● SET EXERCISE 1: In the article on what search engines can crawl, what is called the most famous AJAX user?
● SET EXERCISE 2: Reproduce word for word the stretch of the article on what search engines can crawl that begins at the words "I’ve found it’s" and stops after "links have disappeared.".

● TEXT BLOCK:
(begin)

Because it’s so important that search engines can read your content, it’s key to know what a search engine can and can’t do. There’s not much point building something awesome in the hope of getting organic visits if it can’t physically be ranked.
At the moment, there’s still a good number of things which search engines, like Google’s bot, can’t read. Because I don’t work at Google I have no idea exactly whether they can or can’t read the below items, but everyone else who doesn’t work at Google seems to be in the same camp as me.
When making your site crawlable, try to avoid building entire pages, or entire sites with any of the below if you want a chance of ranking.
What Does a Page Look Like to a Crawler?
A crawler sees a text-only version of each of your webpages. To get a good idea of how your page is seen according to search engines, just type “cache:” without the quotation marks, before your site URL. You can do this for any page.
Now click that grey box that has appeared at the top, where you will see ‘text only version’. Click this to see the text version which you need to see in order to decide whether what you want to be crawled is being crawled.
Can Search Engines Crawl AJAX?
I’ve found it’s most used with the Google Maps API – Google Maps is probably the most famous AJAX user, although it’s also used in Gmail.
AJAX will often be chosen because it can reduce the load time required, and it works by only delivering content once it is requested by a user. This makes for a speedy site. However, because the search engine has to ‘click’ content in order for it to be read, this causes problems.
In order to get AJAX ‘crawled’, you need to do a bit of fancy footwork with coding – coding which I’m far too early on in my TreeHouse course to fill you in on. Take a look at Google’s guide to making AJAX applications crawlable.
Or, you can look at a text only cache and see if the links have disappeared.
Can Search Engines Read Flash?
This has long been a bone of contention for SEO analysts – people seem to be on the fence about whether it’s a good idea to build a site with Flash. However, while it does make sites look awesome, it is dreadful for SEO. Just dreadful.
All that lovely design and stuff just can’t be crawled, and you will find that a text only cache will probably be entirely blank. Only choose Flash if you don’t want the site to rank – it’s often used for subdomains and the like which are an extension of a main site to show off some art.
Can Search Engines Crawl Images?
Can Google crawl images? I’ve asked that question often and get a different answer each time.
Well, the answer is ‘kind of’.
If you have text on an image, Google can’t pull that text from the image. However, Google’s algorithm is able to pull relevant images into a Google image search by crawling the content on the page, and looking at the page title in order to make an educated guess on what the image contains.
For example, I have noticed my cat has started appearing in a Google image search for ‘seo cat’. However, if I wrote ‘Walrus cakes’ on the image and uploaded it as a .JPG, it won’t ever start ranking for ‘Walrus cakes’ unless there’s a load of links pointing to it with the exact match anchor text, or I mention ‘Walrus cakes’ repeatedly in the page content.
Can Google Crawl iFrames?
At the moment, no. Google Webmaster Forums says of iFrames, “frames can cause problems for search engines because they don’t correspond to the conceptual model of the web.”
This means, to paraphrase, that it’s confusing to crawlers when one page displays multiple URLs thanks to these frames.
“Google tries to associate framed content with the page containing the frames,” it continues, “but we won’t guarantee that we will.”
So take that as a no for now.

(end)

● RAW RECORDS:
(begin)

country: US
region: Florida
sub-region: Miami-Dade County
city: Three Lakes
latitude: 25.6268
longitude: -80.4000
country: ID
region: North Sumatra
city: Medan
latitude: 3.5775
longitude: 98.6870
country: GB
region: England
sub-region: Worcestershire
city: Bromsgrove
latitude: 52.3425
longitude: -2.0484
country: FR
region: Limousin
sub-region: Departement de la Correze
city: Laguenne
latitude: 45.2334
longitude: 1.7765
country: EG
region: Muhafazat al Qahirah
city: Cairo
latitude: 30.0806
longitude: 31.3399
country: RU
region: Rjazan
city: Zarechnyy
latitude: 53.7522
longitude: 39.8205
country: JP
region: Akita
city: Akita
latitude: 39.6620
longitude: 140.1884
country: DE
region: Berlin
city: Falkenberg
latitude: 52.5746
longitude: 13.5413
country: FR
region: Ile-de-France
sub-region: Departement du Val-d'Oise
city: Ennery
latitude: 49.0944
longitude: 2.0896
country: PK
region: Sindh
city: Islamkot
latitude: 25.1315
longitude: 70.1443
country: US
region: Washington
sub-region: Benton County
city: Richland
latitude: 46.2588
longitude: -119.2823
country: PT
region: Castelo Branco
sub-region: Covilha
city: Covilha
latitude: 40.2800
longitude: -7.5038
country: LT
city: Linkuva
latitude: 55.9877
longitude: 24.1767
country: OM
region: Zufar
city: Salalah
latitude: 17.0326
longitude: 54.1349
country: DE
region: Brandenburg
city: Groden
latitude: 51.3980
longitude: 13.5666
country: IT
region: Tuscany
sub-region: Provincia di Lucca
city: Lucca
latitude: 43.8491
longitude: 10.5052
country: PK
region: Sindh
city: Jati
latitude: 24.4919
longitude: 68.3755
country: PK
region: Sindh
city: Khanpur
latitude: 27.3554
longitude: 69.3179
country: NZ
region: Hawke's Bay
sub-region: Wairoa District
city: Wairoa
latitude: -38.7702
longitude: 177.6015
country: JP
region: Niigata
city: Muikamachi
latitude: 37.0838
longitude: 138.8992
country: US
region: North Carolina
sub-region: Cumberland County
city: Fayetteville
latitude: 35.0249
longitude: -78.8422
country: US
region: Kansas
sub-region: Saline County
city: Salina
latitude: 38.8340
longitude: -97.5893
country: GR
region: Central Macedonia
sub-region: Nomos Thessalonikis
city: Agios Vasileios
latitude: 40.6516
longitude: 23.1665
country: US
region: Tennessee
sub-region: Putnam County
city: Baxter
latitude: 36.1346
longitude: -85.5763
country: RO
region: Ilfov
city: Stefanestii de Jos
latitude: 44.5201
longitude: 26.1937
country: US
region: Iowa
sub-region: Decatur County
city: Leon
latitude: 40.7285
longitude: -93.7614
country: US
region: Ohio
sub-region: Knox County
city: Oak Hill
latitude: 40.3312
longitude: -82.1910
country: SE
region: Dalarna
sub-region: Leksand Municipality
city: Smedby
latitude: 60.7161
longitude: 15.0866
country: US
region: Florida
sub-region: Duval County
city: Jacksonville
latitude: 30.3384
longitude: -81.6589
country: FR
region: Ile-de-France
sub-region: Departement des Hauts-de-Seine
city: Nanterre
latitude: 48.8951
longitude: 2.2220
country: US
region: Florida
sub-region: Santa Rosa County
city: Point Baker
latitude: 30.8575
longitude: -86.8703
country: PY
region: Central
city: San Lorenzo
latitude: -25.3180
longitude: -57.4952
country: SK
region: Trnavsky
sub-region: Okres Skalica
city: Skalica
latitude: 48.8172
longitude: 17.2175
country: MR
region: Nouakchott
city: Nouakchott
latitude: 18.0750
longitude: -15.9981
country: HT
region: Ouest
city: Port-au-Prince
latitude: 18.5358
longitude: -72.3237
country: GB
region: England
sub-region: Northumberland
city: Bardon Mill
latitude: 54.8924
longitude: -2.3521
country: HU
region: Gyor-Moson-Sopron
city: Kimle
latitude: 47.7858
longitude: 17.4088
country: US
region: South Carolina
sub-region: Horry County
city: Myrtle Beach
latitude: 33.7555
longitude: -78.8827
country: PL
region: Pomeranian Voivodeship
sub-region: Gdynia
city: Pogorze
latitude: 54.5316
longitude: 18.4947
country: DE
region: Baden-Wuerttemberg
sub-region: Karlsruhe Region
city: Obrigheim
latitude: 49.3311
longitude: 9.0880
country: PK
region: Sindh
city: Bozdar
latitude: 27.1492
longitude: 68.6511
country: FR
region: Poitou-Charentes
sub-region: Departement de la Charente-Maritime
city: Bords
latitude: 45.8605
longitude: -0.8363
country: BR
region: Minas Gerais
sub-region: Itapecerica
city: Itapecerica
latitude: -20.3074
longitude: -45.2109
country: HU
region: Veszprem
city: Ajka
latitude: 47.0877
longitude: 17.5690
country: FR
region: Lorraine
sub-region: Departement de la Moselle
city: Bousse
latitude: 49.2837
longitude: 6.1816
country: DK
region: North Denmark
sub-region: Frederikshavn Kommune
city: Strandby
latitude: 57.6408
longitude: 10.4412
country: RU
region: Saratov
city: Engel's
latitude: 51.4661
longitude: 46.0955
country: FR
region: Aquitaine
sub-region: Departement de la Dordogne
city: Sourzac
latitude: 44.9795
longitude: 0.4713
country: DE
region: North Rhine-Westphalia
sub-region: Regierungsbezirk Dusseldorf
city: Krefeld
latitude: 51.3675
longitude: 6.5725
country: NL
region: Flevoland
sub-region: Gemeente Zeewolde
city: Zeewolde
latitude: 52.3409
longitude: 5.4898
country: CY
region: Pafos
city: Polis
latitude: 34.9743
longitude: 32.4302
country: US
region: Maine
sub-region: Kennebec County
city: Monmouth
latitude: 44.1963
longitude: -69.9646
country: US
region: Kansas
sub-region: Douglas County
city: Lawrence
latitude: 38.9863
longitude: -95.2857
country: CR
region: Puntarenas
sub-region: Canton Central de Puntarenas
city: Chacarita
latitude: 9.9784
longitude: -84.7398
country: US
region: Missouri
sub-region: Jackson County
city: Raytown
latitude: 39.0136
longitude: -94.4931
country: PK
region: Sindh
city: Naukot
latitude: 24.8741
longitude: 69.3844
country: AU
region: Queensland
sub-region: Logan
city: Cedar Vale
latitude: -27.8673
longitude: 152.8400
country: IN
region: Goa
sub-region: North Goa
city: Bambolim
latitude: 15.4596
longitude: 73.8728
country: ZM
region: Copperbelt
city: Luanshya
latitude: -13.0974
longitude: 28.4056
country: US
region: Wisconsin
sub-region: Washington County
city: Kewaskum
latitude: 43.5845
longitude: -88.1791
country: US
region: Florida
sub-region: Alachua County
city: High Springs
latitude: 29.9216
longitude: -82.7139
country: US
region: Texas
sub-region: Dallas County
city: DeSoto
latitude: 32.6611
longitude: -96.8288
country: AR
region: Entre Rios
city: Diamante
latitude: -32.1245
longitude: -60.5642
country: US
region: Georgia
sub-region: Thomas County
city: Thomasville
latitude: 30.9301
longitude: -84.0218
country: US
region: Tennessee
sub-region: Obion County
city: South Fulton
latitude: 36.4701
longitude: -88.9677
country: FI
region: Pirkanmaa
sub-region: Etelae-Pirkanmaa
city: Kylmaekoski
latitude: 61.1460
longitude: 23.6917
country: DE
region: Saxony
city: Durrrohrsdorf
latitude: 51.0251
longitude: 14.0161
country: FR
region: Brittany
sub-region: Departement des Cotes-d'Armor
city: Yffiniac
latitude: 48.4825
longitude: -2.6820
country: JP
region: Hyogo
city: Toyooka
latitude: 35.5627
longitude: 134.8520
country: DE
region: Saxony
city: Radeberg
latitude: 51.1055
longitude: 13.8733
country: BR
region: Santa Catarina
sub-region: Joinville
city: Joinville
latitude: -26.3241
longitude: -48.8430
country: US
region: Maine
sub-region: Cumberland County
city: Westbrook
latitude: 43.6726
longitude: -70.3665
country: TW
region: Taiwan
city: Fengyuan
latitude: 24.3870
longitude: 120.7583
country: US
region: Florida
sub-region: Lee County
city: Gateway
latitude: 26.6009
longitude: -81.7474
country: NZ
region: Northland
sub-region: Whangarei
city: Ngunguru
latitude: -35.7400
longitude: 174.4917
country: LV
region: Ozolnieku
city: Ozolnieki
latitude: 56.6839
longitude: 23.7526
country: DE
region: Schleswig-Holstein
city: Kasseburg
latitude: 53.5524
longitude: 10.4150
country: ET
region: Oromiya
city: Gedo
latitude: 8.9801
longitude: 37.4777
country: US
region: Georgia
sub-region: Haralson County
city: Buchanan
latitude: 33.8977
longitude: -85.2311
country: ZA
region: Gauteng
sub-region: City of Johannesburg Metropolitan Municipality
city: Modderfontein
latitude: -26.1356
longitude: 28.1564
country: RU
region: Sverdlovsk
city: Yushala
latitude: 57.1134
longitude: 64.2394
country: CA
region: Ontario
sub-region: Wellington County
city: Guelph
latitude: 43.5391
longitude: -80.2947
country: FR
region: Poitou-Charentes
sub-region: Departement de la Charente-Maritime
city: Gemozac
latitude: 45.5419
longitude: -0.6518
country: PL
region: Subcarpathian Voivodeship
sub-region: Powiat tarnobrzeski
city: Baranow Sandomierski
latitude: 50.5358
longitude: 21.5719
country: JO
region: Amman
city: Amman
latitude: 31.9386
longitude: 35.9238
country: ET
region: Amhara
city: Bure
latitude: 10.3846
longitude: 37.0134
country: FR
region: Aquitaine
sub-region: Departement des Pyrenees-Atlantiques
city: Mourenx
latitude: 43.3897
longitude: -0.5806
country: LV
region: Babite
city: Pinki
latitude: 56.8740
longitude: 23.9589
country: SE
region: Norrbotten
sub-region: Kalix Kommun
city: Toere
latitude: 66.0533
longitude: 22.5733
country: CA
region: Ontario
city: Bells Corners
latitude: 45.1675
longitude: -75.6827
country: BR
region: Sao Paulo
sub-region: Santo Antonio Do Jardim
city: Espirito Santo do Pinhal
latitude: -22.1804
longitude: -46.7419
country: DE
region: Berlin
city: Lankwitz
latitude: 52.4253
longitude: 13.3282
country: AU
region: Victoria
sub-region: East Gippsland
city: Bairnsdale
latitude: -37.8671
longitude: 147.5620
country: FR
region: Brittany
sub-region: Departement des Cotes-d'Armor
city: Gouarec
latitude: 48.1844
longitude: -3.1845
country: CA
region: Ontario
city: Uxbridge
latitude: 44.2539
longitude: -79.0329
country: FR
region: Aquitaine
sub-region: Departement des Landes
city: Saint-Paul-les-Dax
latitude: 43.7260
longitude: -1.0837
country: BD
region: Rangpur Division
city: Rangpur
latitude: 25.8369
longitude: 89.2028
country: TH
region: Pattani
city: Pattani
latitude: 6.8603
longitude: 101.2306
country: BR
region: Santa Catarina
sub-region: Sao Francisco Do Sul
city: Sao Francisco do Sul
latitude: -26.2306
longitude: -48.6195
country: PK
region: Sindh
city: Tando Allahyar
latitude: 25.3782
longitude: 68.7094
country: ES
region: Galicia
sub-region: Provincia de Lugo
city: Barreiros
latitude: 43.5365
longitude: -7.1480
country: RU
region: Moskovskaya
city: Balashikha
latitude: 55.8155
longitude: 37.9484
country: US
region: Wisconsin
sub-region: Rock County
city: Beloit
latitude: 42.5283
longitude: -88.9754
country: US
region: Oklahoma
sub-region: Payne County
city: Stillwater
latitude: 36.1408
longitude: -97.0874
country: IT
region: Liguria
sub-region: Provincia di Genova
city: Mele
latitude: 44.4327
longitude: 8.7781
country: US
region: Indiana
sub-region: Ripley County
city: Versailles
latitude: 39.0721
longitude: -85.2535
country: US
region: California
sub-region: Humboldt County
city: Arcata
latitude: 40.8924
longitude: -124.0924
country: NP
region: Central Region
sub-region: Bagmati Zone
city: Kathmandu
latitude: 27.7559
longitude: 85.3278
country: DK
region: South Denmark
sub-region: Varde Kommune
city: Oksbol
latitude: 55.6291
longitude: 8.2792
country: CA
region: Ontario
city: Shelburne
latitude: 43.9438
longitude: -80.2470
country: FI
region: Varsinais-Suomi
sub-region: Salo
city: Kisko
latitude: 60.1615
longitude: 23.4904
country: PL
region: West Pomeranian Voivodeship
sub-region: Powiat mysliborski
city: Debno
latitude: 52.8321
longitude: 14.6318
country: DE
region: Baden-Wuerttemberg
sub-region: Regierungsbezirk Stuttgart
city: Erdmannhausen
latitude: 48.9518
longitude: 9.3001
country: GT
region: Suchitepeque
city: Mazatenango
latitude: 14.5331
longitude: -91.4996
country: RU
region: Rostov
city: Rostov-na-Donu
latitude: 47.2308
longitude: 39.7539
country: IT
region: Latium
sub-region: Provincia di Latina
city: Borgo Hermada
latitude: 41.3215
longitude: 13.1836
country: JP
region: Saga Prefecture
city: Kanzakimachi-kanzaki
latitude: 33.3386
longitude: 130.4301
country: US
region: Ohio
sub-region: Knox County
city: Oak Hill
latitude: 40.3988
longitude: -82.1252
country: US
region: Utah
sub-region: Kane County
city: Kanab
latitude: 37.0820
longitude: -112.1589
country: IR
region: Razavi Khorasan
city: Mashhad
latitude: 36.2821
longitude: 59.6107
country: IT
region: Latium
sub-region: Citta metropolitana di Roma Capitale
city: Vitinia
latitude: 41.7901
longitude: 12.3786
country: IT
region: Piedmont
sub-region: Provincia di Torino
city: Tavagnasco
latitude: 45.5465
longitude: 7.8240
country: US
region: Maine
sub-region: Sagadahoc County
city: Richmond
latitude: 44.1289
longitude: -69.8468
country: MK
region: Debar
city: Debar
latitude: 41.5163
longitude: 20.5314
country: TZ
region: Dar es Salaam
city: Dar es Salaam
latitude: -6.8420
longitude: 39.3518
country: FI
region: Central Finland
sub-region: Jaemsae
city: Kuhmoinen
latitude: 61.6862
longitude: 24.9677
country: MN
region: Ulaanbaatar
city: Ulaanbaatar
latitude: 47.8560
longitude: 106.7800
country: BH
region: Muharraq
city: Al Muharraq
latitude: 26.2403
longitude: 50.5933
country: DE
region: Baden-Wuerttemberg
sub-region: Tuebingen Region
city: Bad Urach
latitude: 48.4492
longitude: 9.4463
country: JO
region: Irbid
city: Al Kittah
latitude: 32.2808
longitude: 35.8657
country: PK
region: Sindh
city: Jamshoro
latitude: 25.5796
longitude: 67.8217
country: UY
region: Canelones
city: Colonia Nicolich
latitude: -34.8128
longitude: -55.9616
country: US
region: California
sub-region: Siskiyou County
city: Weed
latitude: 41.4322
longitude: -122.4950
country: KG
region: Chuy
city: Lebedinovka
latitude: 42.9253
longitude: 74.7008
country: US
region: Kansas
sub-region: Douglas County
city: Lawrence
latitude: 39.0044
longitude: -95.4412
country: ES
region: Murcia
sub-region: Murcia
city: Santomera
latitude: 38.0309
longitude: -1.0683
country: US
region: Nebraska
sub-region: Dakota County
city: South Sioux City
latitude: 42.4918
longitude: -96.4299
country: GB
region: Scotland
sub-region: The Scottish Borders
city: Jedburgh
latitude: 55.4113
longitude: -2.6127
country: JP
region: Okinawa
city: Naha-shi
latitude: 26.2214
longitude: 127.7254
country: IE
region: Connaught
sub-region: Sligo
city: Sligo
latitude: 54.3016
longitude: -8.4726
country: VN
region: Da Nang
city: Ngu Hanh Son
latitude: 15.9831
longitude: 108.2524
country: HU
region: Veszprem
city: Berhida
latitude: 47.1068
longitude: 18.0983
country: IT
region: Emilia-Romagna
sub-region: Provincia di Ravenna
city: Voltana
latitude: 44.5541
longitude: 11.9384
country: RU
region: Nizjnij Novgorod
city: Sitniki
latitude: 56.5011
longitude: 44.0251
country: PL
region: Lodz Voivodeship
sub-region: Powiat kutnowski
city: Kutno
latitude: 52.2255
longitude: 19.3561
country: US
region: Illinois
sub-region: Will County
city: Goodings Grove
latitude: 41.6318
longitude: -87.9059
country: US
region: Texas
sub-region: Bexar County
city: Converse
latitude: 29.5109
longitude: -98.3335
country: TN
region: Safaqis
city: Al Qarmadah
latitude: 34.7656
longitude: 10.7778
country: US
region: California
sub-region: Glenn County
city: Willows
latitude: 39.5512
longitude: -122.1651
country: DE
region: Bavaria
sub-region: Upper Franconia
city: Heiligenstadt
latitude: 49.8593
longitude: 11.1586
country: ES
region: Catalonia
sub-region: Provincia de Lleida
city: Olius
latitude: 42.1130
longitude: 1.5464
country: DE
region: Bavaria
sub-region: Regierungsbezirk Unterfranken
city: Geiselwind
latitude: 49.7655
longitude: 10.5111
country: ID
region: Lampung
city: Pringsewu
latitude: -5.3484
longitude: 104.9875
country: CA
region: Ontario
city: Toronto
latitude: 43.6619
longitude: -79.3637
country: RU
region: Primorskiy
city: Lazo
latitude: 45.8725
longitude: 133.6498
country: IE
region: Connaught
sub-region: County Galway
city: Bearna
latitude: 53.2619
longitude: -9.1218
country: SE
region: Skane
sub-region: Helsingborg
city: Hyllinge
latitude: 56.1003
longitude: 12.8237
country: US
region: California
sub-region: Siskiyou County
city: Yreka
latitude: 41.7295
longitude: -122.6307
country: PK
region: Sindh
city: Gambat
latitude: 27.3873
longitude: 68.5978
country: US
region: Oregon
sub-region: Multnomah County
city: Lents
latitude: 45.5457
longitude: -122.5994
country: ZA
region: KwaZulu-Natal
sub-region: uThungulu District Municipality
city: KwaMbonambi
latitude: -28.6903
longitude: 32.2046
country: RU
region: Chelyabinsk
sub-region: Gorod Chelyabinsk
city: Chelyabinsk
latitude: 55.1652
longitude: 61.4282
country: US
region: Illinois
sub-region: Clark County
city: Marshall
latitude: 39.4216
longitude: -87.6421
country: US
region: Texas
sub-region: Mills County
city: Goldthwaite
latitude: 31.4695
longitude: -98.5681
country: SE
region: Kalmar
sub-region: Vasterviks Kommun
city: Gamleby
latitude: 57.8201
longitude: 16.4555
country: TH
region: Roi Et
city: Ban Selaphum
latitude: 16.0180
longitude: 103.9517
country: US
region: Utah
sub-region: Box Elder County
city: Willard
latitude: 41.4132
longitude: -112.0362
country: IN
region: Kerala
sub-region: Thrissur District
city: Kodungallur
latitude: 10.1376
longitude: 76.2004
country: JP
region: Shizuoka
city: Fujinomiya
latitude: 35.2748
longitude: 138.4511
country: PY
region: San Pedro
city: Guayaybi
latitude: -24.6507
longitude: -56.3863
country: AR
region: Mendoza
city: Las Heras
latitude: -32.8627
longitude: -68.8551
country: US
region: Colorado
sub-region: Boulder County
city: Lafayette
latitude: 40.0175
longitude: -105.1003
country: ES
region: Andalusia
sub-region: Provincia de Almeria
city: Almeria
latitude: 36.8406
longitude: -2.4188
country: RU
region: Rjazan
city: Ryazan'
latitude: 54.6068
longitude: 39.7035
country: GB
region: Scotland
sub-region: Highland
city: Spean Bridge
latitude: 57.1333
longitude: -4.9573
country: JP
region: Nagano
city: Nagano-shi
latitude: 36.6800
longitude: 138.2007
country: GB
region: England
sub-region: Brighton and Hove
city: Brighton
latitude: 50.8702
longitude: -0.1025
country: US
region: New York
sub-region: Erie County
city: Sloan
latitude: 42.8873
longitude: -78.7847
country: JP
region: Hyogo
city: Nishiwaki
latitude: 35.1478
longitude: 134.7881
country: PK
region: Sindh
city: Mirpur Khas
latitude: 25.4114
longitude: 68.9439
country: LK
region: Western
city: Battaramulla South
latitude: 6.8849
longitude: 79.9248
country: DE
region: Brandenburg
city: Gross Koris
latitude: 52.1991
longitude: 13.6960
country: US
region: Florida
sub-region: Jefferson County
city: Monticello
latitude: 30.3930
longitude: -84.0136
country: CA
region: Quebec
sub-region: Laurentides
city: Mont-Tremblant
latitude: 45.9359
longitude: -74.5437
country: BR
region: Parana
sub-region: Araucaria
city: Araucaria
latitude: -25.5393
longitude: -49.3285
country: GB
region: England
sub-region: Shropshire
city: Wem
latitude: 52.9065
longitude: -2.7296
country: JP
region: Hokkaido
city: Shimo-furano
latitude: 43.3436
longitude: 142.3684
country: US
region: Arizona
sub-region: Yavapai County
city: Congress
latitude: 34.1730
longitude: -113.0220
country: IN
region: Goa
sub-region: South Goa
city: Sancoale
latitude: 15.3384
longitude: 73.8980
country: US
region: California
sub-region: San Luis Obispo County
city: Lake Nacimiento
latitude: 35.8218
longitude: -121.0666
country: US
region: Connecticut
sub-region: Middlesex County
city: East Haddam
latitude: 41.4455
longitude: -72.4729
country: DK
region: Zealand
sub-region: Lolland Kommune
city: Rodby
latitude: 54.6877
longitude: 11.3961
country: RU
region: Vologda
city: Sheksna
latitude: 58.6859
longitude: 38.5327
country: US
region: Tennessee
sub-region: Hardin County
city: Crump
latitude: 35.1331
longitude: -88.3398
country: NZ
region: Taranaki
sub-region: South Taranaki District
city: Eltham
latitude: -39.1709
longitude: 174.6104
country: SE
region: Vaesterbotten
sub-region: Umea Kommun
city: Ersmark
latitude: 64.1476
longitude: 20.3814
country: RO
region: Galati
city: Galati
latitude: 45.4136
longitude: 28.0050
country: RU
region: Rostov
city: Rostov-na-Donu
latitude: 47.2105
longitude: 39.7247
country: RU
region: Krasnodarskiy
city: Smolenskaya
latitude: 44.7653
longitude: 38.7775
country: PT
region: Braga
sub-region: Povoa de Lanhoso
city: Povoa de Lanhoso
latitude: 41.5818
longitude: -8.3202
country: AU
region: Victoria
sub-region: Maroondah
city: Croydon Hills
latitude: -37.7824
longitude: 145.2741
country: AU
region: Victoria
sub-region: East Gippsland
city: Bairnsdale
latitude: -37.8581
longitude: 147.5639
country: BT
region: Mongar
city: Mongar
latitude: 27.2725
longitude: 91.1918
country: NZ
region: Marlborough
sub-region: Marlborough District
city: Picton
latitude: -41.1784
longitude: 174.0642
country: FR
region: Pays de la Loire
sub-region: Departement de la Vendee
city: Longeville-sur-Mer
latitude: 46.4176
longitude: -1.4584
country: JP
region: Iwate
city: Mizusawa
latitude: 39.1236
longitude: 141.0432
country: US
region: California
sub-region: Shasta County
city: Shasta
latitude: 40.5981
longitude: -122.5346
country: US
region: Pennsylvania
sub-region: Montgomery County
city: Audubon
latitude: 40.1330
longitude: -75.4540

(end)

● TASK RESULT 1: Google Maps

● TASK RESULT 2:
I’ve found it’s most used with the Google Maps API – Google Maps is probably the most famous AJAX user, although it’s also used in Gmail.
AJAX will often be chosen because it can reduce the load time required, and it works by only delivering content once it is requested by a user. This makes for a speedy site. However, because the search engine has to ‘click’ content in order for it to be read, this causes problems.
In order to get AJAX ‘crawled’, you need to do a bit of fancy footwork with coding – coding which I’m far too early on in my TreeHouse course to fill you in on. Take a look at Google’s guide to making AJAX applications crawlable.
Or, you can look at a text only cache and see if the links have disappeared.